How do you turn a light on? Simple, of course, you flick a switch. What if you have lots of separate lights to turn on or off, well you walk around the house flicking lots of switches, surely?

You could go to the main circuit breaker and just switch all of the lighting breakers, but that’s a bit extreme. So, at the risk of re-inventing the wheel, I decided that the offgrid casa needed something new. How about networked lighting control?

I looked at existing houses and it’s unlikely that any one room needs more than three lighting circuits – say, overhead light, wall lights and maybe low level for mood lighting.

So, I turned to the trusy ESP8266 wifi processor that’s  the basis of many of my projects and came up with a neat little design to handle three lighting circuits. Using a network linked device means that remote control becomes a possiblity.

Budding electricians amongst you know that in traditional lighting circuits, you can only have two switches on any one circuit as it becomes far more complicated to handle more than two. So, you end up with a switch on the wall as you walk in one door to a room and the second as you go out of another door.

What if you have three doors or want another switch at a more convenient location? Well, there are systems which allow you to have multiple switches using changeover relays – more commonly used in stairwells in apartment buildings. We press once for on and again for off. This is the system that I decided to use.

Three Way Lighting Controller

However, instead of a relay, the ESP8266 wifi processor has three inputs and three optically switched outputs, if you look at the picture above, you can see them at the top of the circuit board. There’s an input for the 240V mains and then three switched mains output on the right.

I decided to use opto-isolated triacs to switch the mains to the lights as they’re easy to use and safe. There are two versions – one which switches the mains at the point the AC signal hits  zero (zero-crossing) and one that you can switch at any point in the AC cycle. Well, it just so happened that parts I had lying around my workshop were the zero-crossing type. These are great if you want to switch loads without inducing electrical noise in other devices, but if you want to dim lights they are as much use as a chocolate fireguard. Hence, a quick order to Mouser Electronics to fix what I initially thought was a software problem…many wasted hours in front of the keyboard!

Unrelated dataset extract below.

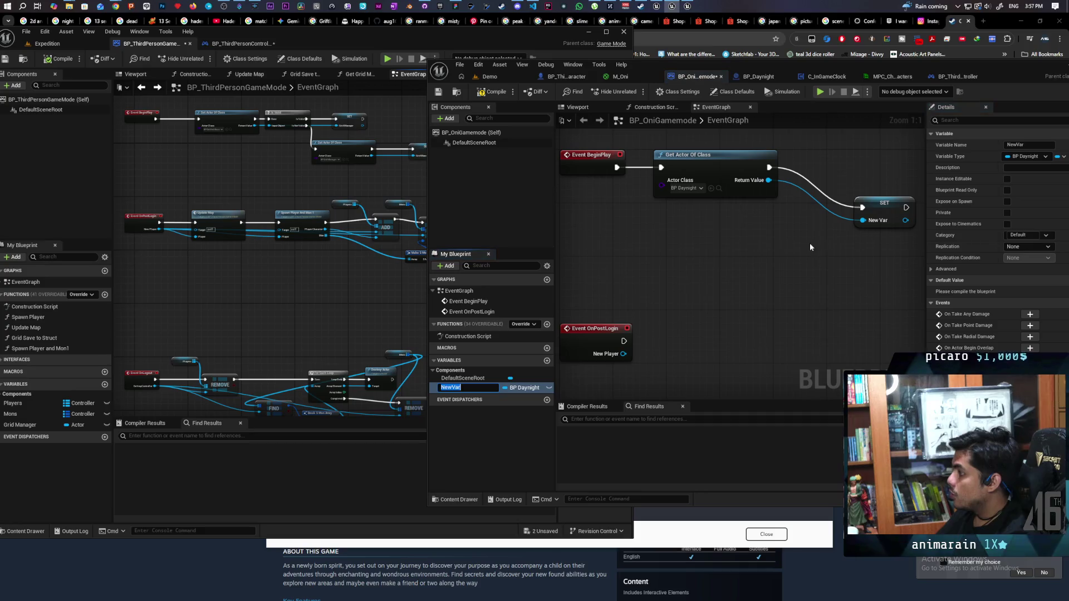
{"action": "type", "text": "Dya"}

So, the opto-switch that I ended up with is the Omron G3MC-202PL which is not expensive and is very neat.

At the time of writing, the board has the abililty to switch the three light output on and off and to set the brightness level. I can also send commands from my RaspberryPi using MQTT messages to change the intensity levels of all outputs. A short press on a spring loaded light switch changes from on to off, a long press cycles the brightness up and then down again. As soon as you release the switch the brightness level is remembered and then that is the ON level until you change it again.

Currently, we’re in Spain going through meetings with our architect, Manel, and our aperjador (structural engineer) Alfonso, so I haven’t been able to complete the software. However, an inspiration as  I lay in the sun the other day was to allow the units to be linked together without a server so that they can work in a standalone situation.

This would be handy so that I could use one unit with as a master switch, say, near the front door of the house to turn all the lights off or restore them to their previous state which will be really useful if we’re going out for dinner.

So, each unit will have a list of other units that it can switch. Of course, these could be anywhere in the house or I guess potentially anywhere in the world it was felt that was useful!

I’ll add to this post as I get more of the software finished and also upload a video of the switches operating.